Teatre Museo Dalí, [Or, I like writing on trains]

Some places make me wish I were just a brain attached to a pair of eyeballs, floating around unsupported like a little baby flying saucer, for the sole purpose of seeing, processing, memorizing, saving for later. Museums, particularly art museums, make me feel this way. After an hour or two, bodily needs begin to infringe on my experience--backache, sore knees, empty stomach, full bladder--and I just can't concentrate on the art anymore. [I think this might be the perfect metaphor for the state of the relationship between my mind and my body right now]. Furthermore, other people bodies become even more annoying than one's own, simply because of their bulk getting between you and what you're trying to look at. Huh. Poetic.

Anyway, the Dalí museum in Figueres (his hometown) is such a place.
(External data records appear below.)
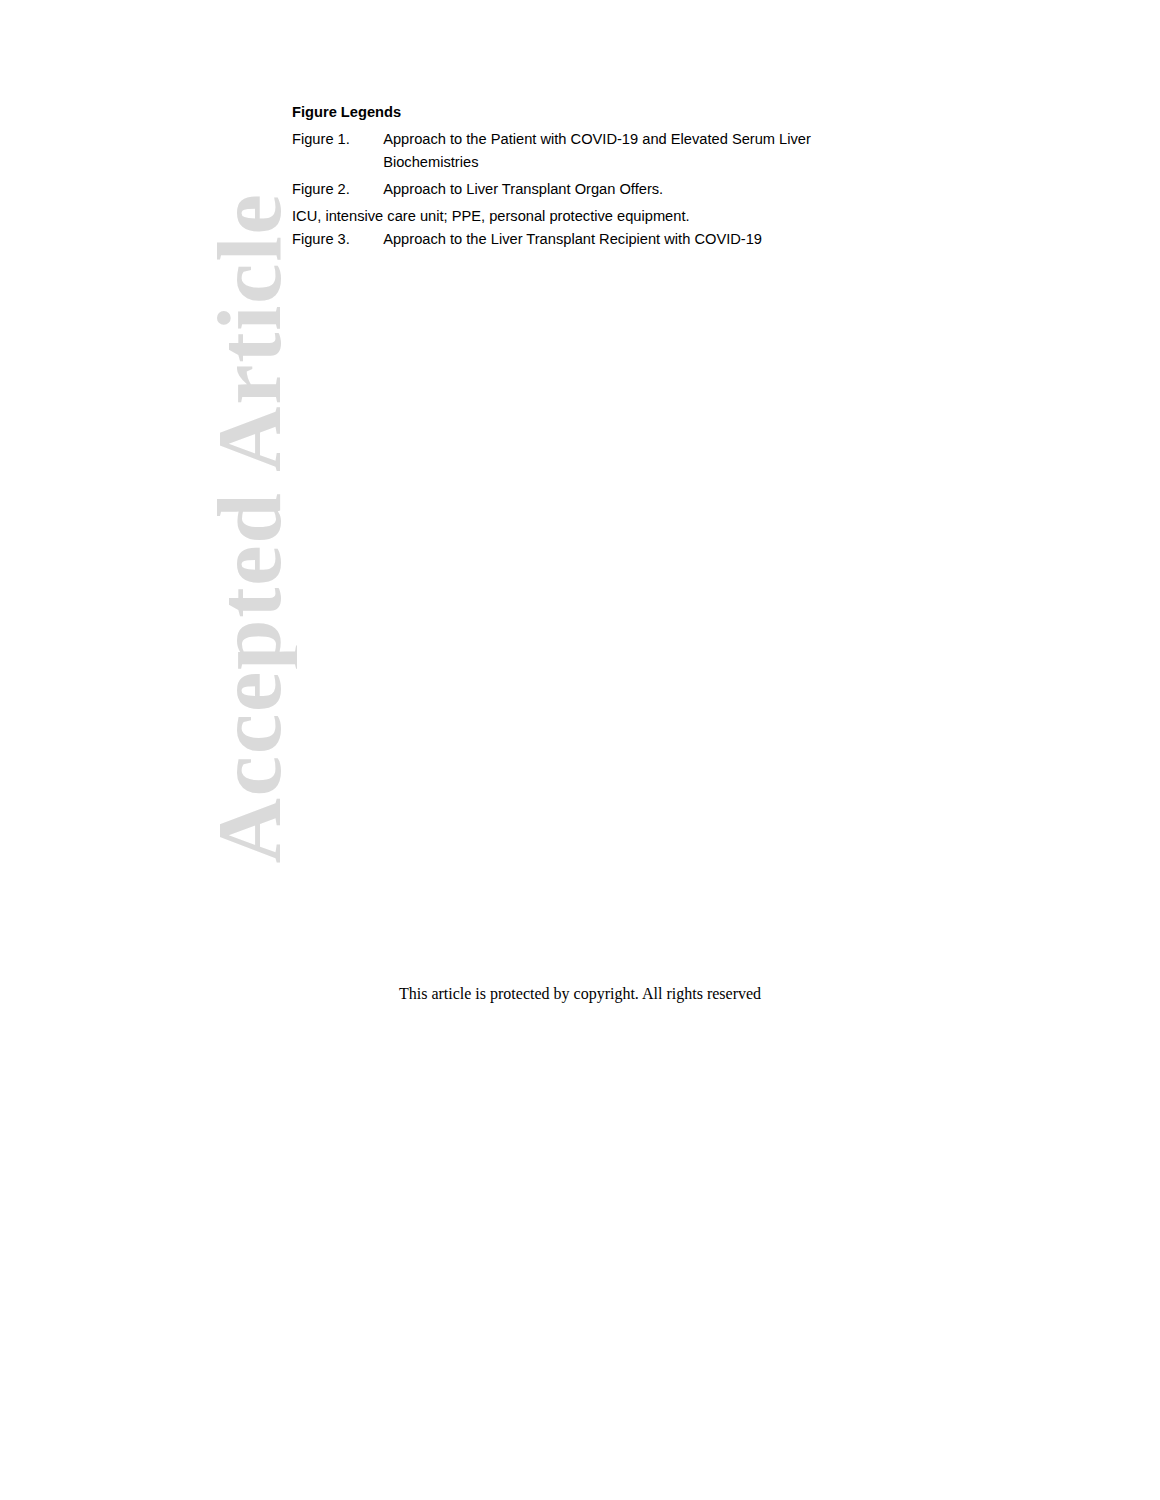Accepted Article
Figure Legends
Figure 1. Approach to the Patient with COVID-19 and Elevated Serum Liver Biochemistries
Figure 2. Approach to Liver Transplant Organ Offers.
ICU, intensive care unit; PPE, personal protective equipment.
Figure 3. Approach to the Liver Transplant Recipient with COVID-19
This article is protected by copyright. All rights reserved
A place with the potential to blow my mind all the way to Saturn and back, somewhat robbed of its oomph by a long journey, long lines, and too many underwhelmed French schoolkids. Dalí designed the place himself, using an old theater building, and somewhere inside is his tomb. I may have been staring right at it, for all I know, without realizing, due to information overload. But not written information--there is no structured walkthrough of the Dalí museum, no explanations accompany any of the works. You're supposed to figure it out yourself. Lucky for me, I read a little before coming, so I knew that the giant mural on the ceiling of one of the rooms represented Dalí and Gala ascending to heaven with their feet extending gigantically down toward the viewer.
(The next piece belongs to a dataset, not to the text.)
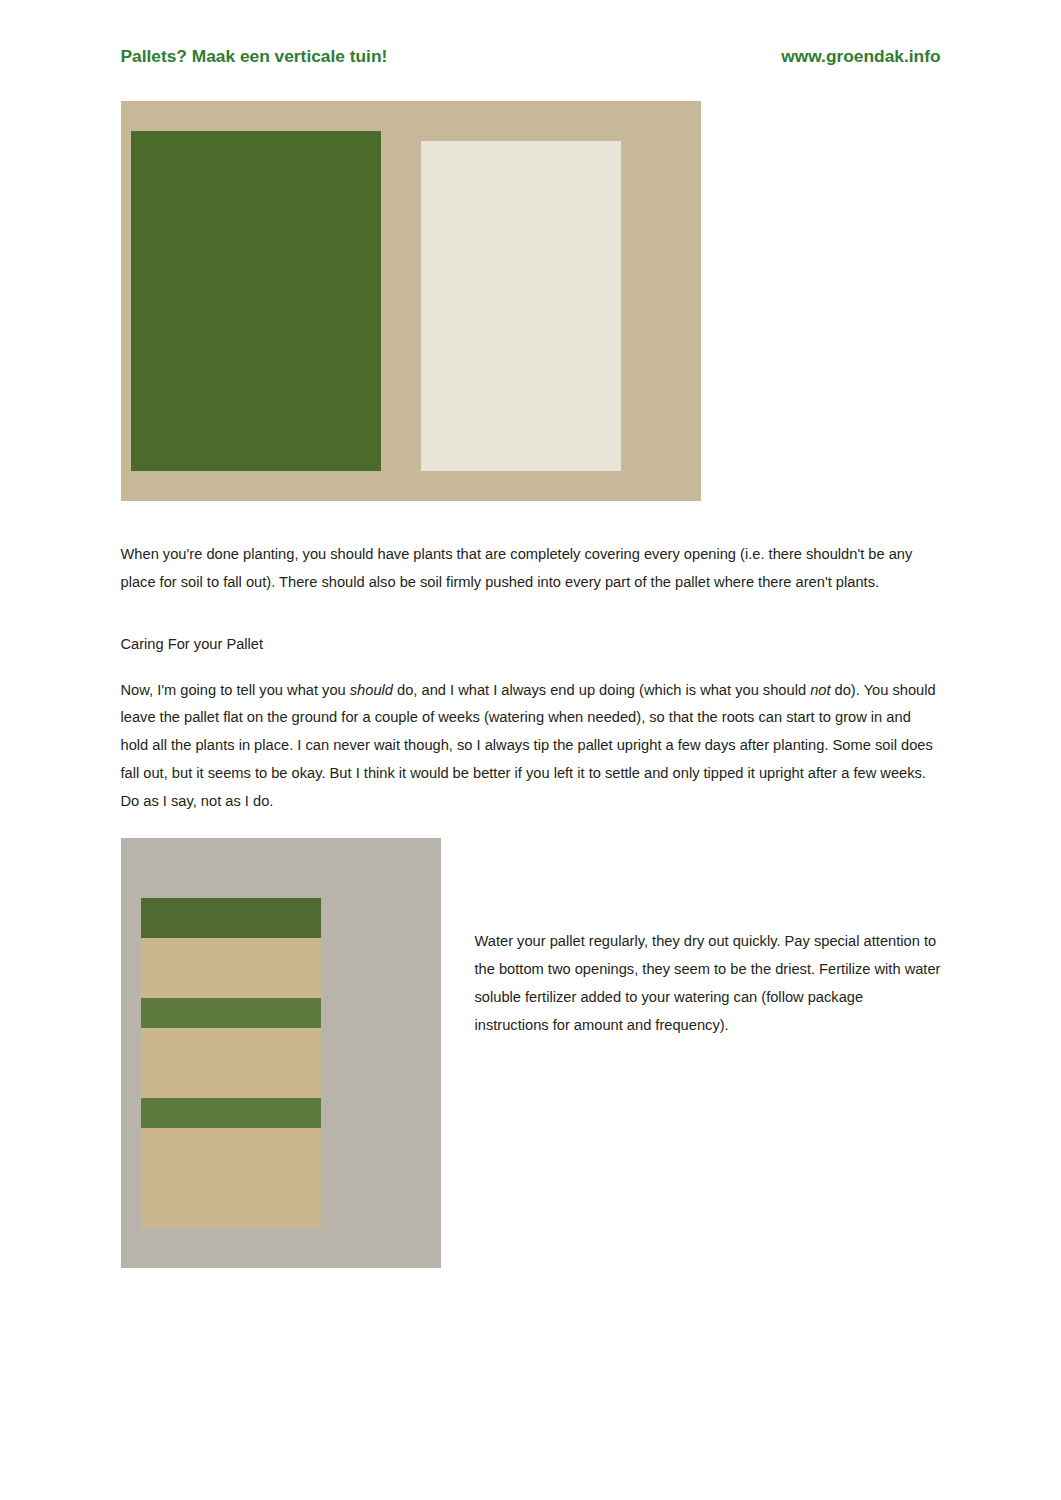Pallets? Maak een verticale tuin! www.groendak.info
When you're done planting, you should have plants that are completely covering every opening (i.e. there shouldn't be any place for soil to fall out). There should also be soil firmly pushed into every part of the pallet where there aren't plants.
Caring For your Pallet
Now, I'm going to tell you what you should do, and I what I always end up doing (which is what you should not do). You should leave the pallet flat on the ground for a couple of weeks (watering when needed), so that the roots can start to grow in and hold all the plants in place. I can never wait though, so I always tip the pallet upright a few days after planting. Some soil does fall out, but it seems to be okay. But I think it would be better if you left it to settle and only tipped it upright after a few weeks. Do as I say, not as I do.
Water your pallet regularly, they dry out quickly. Pay special attention to the bottom two openings, they seem to be the driest. Fertilize with water soluble fertilizer added to your watering can (follow package instructions for amount and frequency).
For some reason, Gala didn't merit arms, or a face, which I thought was strange, since she was so important to Dalí and integral to his work. She is represented by a crutch in many paintings (or so says Rick Steves) because Dalí depended on her for emotional support, and so on...not to mention the dozens of portraits of her he did.  But I think my favorite part of the collection might have been the video installation of Dalí's collaboration with Disney, the animated film "Destino".  Unfortunately, I kept remembering Dalí's questionable taste in politics... I guess that kind of goes well with Disney's sometimes unsavory business practices. But the work itself is so remote from these things that it's easy to appreciate on its' own merits. For me, Dalí is the complete epitome of perfect technical expertise combined with beyond-original ideas. Not only could he paint photo-realistically, he never did anything boring. I should be so lucky.

The two hour train ride back to Barcelona was a good chance to reflect on everything I saw and make some notes. The ride there was a little stressful (I almost always worry that I'm on the wrong train until I arrive at the right destination) and very long, but coming back gave me a chance to sit at my own little fold out table, look out the window and doodle. A quite seat on a train can be like a miniature, temporary office, and when you have nothing else to do for 2 hours except read or listen to music, it can be an excellent place to think, or even work. Maybe I would get more stuff done if I just rode trains back and forth all the time. Now that would be pretty surreal.